» Task instructions
Starting at the top line, print the entries below exactly as they are and skip every picture.

(Rendered images with source text)

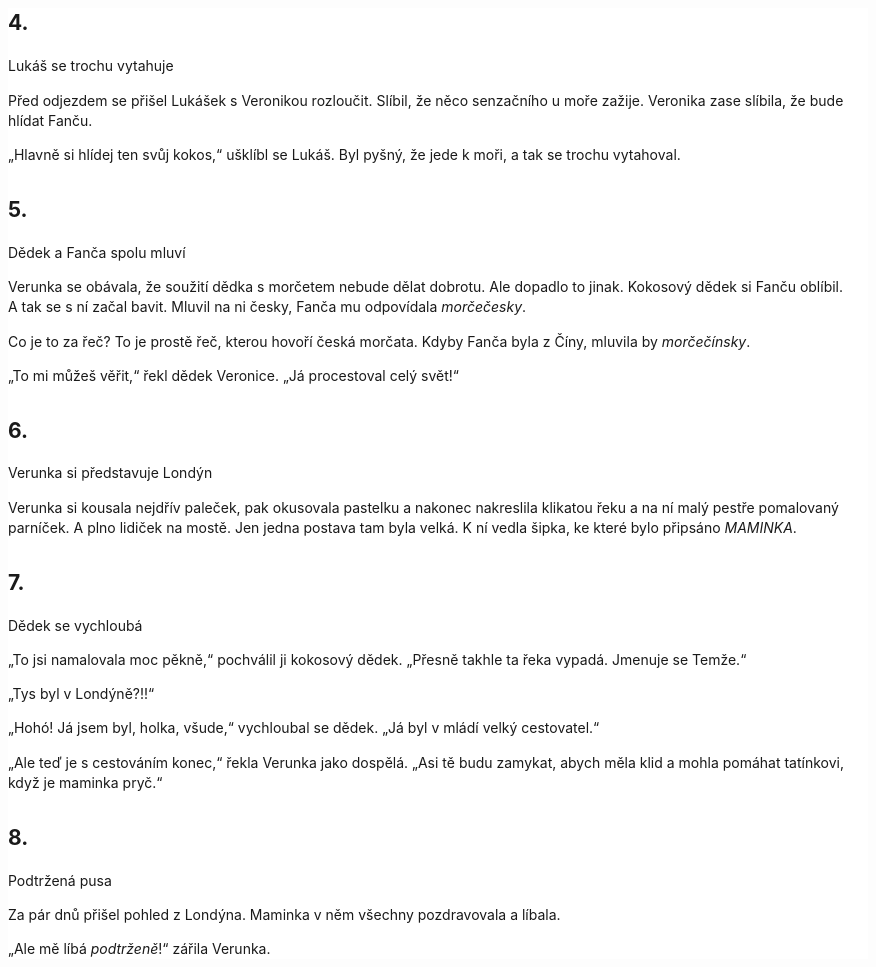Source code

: ## 4.  
Lukáš se trochu vytahuje

  

Před odjezdem se přišel Lukášek s Veronikou rozloučit. Slíbil, že něco senzačního u moře zažije. Veronika zase slíbila, že bude hlídat Fanču.

„Hlavně si hlídej ten svůj kokos,“ ušklíbl se Lukáš. Byl pyšný, že jede k moři, a tak se trochu vytahoval.

## 5.  
Dědek a Fanča spolu mluví

  

Verunka se obávala, že soužití dědka s morčetem nebude dělat dobrotu. Ale dopadlo to jinak. Kokosový dědek si Fanču oblíbil. A tak se s ní začal bavit. Mluvil na ni česky, Fanča mu odpovídala _morčečesky_.

Co je to za řeč? To je prostě řeč, kterou hovoří česká morčata. Kdyby Fanča byla z Číny, mluvila by _morčečínsky_.

„To mi můžeš věřit,“ řekl dědek Veronice. „Já procestoval celý svět!“

## 6.  
Verunka si představuje Londýn

  

Verunka si kousala nejdřív paleček, pak okusovala pastelku a nakonec nakreslila klikatou řeku a na ní malý pestře pomalovaný parníček. A plno lidiček na mostě. Jen jedna postava tam byla velká. K ní vedla šipka, ke které bylo připsáno _MAMINKA_.

## 7.  
Dědek se vychloubá

  

„To jsi namalovala moc pěkně,“ pochválil ji kokosový dědek. „Přesně takhle ta řeka vypadá. Jmenuje se Temže.“

„Tys byl v Londýně?!!“

„Hohó! Já jsem byl, holka, všude,“ vychloubal se dědek. „Já byl v mládí velký cestovatel.“

„Ale teď je s cestováním konec,“ řekla Verunka jako dospělá. „Asi tě budu zamykat, abych měla klid a mohla pomáhat tatínkovi, když je maminka pryč.“

## 8.  
Podtržená pusa

  

Za pár dnů přišel pohled z Londýna. Maminka v něm všechny pozdravovala a líbala.

„Ale mě líbá _podtrženě_!“ zářila Verunka.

» Answer to this problem
Source code

: ## 4.  
Lukáš se trochu vytahuje

  

Před odjezdem se přišel Lukášek s Veronikou rozloučit. Slíbil, že něco senzačního u moře zažije. Veronika zase slíbila, že bude hlídat Fanču.

„Hlavně si hlídej ten svůj kokos,“ ušklíbl se Lukáš. Byl pyšný, že jede k moři, a tak se trochu vytahoval.

## 5.  
Dědek a Fanča spolu mluví

  

Verunka se obávala, že soužití dědka s morčetem nebude dělat dobrotu. Ale dopadlo to jinak. Kokosový dědek si Fanču oblíbil. A tak se s ní začal bavit. Mluvil na ni česky, Fanča mu odpovídala _morčečesky_.

Co je to za řeč? To je prostě řeč, kterou hovoří česká morčata. Kdyby Fanča byla z Číny, mluvila by _morčečínsky_.

„To mi můžeš věřit,“ řekl dědek Veronice. „Já procestoval celý svět!“

## 6.  
Verunka si představuje Londýn

  

Verunka si kousala nejdřív paleček, pak okusovala pastelku a nakonec nakreslila klikatou řeku a na ní malý pestře pomalovaný parníček. A plno lidiček na mostě. Jen jedna postava tam byla velká. K ní vedla šipka, ke které bylo připsáno _MAMINKA_.

## 7.  
Dědek se vychloubá

  

„To jsi namalovala moc pěkně,“ pochválil ji kokosový dědek. „Přesně takhle ta řeka vypadá. Jmenuje se Temže.“

„Tys byl v Londýně?!!“

„Hohó! Já jsem byl, holka, všude,“ vychloubal se dědek. „Já byl v mládí velký cestovatel.“

„Ale teď je s cestováním konec,“ řekla Verunka jako dospělá. „Asi tě budu zamykat, abych měla klid a mohla pomáhat tatínkovi, když je maminka pryč.“

## 8.  
Podtržená pusa

  

Za pár dnů přišel pohled z Londýna. Maminka v něm všechny pozdravovala a líbala.

„Ale mě líbá _podtrženě_!“ zářila Verunka.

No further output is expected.